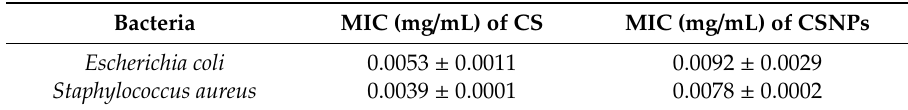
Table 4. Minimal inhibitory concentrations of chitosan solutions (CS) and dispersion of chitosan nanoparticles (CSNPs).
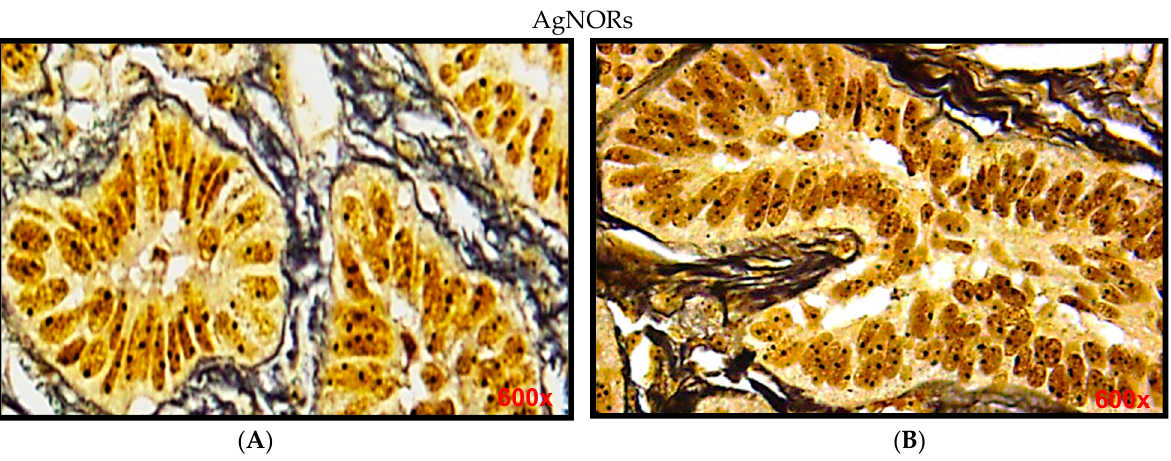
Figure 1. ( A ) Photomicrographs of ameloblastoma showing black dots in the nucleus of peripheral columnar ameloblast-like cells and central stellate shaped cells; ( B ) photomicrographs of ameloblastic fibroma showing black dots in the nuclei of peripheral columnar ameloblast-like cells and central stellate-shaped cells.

==

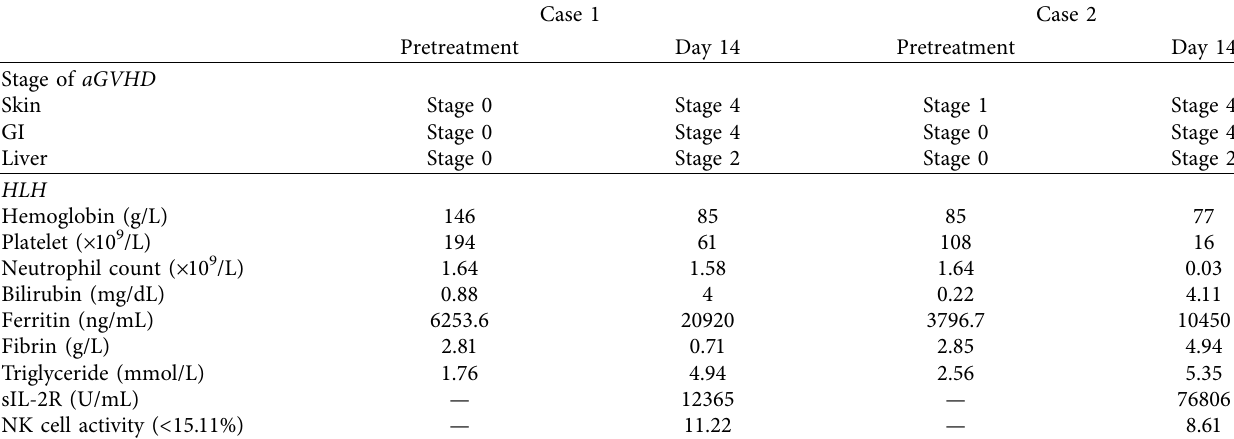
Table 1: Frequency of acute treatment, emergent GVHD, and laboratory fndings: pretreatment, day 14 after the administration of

What you should do
The copy should hold only the lines from the one with "Table 4. Minimal" through the one with "Figure 1. ( A", exactly as they stand above. Leave out the pictures.

Result of this task
Table 4. Minimal inhibitory concentrations of chitosan solutions (CS) and dispersion of chitosan nanoparticles (CSNPs).
Figure 1. ( A ) Photomicrographs of ameloblastoma showing black dots in the nucleus of peripheral columnar ameloblast-like cells and central stellate shaped cells; ( B ) photomicrographs of ameloblastic fibroma showing black dots in the nuclei of peripheral columnar ameloblast-like cells and central stellate-shaped cells.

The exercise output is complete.